Health Insurance 101


Why So Many Types of Fees?

As you can see, some fees are charged upfront, no matter how much medical care you use, and others are charged only when you use a service. Lots of health insurance companies will make this tradeoff in their plans: Let’s say your premium is low, so you’re paying very little upfront. Most likely, then, the insurer will require you to pay a lot out of your own pocket if you actually get sick. That means you will have a high deductible. But if you’re generally healthy and are willing to bet that you won’t have an accident, it makes sense for you to pay a small premium every month and to make the gamble that you won’t ever have to pay your high deductible.

On the other hand, if you know you’ll likely use medical services regularly, you’ll probably agree to pay more every month as long as you don’t have to pay a lot every time you use the service. And that’s a tradeoff that the health insurer is willing to make as well. So, that user may select a policy with a high premium but a low deductible.

In the end, health insurance is a game in which the insured is trying to pay and the insurer is trying to charge what they each deem a reasonable amount for the health services that the insured will use.

Different Kinds of Health Insurance

The laws regulating health insurance plans are changing things up, but for now there are two main kinds of plans. With a fee-for-service/indemnity plan, you can visit any doctor, hospital or health care provider and the insurer will pay for a portion of the total charges.

Insurers offering managed care plans try to incentivize their patients to use certain doctors, hospitals and other providers with whom the insurer has established an agreement. (If you’d like to learn more about the types of health insurance providers, check out the I Want to Get Health Insurance Checklist.)

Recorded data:

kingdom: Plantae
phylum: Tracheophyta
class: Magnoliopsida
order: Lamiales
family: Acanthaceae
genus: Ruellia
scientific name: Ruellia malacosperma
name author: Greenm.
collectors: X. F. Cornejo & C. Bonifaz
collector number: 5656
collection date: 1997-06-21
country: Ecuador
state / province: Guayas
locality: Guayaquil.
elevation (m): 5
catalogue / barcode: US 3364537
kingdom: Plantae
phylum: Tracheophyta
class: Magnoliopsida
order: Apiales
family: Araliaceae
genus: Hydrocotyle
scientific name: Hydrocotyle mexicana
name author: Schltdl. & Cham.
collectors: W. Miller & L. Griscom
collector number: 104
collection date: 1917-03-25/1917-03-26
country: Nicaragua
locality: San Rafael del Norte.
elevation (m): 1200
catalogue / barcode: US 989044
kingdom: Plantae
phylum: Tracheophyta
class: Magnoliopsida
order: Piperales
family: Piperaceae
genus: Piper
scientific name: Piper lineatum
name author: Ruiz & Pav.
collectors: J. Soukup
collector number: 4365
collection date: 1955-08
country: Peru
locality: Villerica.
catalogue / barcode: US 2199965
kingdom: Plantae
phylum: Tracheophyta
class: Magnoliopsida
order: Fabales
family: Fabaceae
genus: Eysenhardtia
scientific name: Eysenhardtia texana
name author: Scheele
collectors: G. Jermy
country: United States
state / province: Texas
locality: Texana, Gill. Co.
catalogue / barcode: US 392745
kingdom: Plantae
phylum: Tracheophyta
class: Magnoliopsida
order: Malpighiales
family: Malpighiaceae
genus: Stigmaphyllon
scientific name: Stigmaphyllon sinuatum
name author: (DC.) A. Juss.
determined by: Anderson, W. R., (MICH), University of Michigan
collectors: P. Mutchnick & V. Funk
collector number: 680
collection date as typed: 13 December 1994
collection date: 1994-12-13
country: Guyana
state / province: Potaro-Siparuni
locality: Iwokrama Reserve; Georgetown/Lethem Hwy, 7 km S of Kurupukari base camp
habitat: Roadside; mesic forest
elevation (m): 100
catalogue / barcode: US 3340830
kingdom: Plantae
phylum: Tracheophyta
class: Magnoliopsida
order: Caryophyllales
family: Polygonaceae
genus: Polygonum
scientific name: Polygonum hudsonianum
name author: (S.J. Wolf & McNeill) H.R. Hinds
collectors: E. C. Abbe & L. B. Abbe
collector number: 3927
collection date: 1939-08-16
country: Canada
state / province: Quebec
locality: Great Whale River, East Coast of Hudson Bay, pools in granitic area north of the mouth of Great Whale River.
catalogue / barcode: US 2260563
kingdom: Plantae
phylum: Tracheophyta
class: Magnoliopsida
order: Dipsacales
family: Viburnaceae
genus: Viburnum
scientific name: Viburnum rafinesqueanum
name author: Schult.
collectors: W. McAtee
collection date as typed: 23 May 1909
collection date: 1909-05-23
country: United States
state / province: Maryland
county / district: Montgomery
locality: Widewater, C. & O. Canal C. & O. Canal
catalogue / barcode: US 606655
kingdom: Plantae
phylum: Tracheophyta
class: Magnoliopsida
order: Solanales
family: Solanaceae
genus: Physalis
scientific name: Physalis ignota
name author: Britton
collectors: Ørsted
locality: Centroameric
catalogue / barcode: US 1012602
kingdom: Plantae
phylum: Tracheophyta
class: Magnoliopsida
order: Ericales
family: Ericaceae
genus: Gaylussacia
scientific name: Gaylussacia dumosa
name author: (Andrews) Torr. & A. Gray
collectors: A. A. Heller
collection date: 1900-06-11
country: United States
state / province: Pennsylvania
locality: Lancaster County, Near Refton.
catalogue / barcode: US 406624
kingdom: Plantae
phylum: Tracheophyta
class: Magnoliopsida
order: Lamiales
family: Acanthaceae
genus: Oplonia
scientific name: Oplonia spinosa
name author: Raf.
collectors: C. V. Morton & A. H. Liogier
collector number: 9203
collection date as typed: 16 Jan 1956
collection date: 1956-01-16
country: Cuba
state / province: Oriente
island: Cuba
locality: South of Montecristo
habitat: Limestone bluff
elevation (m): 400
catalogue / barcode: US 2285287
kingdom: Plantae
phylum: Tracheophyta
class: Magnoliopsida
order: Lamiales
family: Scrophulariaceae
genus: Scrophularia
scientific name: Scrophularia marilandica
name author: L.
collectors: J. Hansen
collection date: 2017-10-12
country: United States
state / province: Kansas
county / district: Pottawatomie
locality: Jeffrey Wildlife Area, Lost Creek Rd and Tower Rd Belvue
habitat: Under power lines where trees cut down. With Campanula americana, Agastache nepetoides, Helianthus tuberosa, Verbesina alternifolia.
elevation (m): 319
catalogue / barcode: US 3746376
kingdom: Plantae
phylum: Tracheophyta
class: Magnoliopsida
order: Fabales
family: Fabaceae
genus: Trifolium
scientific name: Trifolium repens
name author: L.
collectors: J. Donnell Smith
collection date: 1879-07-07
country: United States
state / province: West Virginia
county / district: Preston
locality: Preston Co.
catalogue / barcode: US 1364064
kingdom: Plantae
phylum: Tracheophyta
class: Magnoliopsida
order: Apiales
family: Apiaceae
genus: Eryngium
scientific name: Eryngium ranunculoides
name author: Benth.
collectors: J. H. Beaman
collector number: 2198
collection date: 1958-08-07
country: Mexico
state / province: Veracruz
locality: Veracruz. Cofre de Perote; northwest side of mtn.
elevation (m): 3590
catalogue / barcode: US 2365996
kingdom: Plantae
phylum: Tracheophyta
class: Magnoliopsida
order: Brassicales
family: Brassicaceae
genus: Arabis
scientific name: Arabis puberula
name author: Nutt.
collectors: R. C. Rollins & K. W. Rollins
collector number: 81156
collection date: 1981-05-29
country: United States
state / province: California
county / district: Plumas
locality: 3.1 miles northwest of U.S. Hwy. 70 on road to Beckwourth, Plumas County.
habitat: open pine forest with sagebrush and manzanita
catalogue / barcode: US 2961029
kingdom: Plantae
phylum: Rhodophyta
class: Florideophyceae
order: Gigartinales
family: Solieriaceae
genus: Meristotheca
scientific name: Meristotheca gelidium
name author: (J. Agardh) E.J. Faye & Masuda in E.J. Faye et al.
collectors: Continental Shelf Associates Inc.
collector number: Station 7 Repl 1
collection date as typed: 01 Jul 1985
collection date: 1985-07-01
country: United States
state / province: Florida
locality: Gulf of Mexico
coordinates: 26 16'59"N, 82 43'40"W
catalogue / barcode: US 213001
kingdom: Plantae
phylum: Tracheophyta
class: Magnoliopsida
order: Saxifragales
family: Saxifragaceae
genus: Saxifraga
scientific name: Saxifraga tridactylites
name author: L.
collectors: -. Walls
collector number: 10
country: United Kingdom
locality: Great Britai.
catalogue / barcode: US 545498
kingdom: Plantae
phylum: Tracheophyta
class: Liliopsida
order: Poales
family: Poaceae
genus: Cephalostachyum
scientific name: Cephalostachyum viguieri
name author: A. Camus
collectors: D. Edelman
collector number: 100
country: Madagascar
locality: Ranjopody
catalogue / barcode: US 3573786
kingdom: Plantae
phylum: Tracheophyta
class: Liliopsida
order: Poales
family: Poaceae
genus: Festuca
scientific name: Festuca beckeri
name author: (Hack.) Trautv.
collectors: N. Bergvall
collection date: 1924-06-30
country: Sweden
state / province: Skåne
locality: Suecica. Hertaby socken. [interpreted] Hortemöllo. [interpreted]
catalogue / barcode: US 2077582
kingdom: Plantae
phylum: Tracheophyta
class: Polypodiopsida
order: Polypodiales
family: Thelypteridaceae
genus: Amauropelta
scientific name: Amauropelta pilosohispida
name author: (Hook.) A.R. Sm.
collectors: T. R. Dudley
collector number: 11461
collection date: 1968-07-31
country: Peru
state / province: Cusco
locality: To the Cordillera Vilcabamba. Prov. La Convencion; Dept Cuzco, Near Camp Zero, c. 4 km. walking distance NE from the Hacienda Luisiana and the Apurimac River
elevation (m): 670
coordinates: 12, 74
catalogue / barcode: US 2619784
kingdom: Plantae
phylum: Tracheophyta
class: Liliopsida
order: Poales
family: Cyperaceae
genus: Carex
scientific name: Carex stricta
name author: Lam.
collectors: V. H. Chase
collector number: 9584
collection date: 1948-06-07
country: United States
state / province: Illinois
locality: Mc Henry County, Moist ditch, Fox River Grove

• [GOAL OF THE EXERCISE]
From the health insurance text, write out word for word the passage starting with "As you can see, some" and going on through "your high deductible.".

• [YOUR SOLUTION]
As you can see, some fees are charged upfront, no matter how much medical care you use, and others are charged only when you use a service. Lots of health insurance companies will make this tradeoff in their plans: Let’s say your premium is low, so you’re paying very little upfront. Most likely, then, the insurer will require you to pay a lot out of your own pocket if you actually get sick. That means you will have a high deductible. But if you’re generally healthy and are willing to bet that you won’t have an accident, it makes sense for you to pay a small premium every month and to make the gamble that you won’t ever have to pay your high deductible.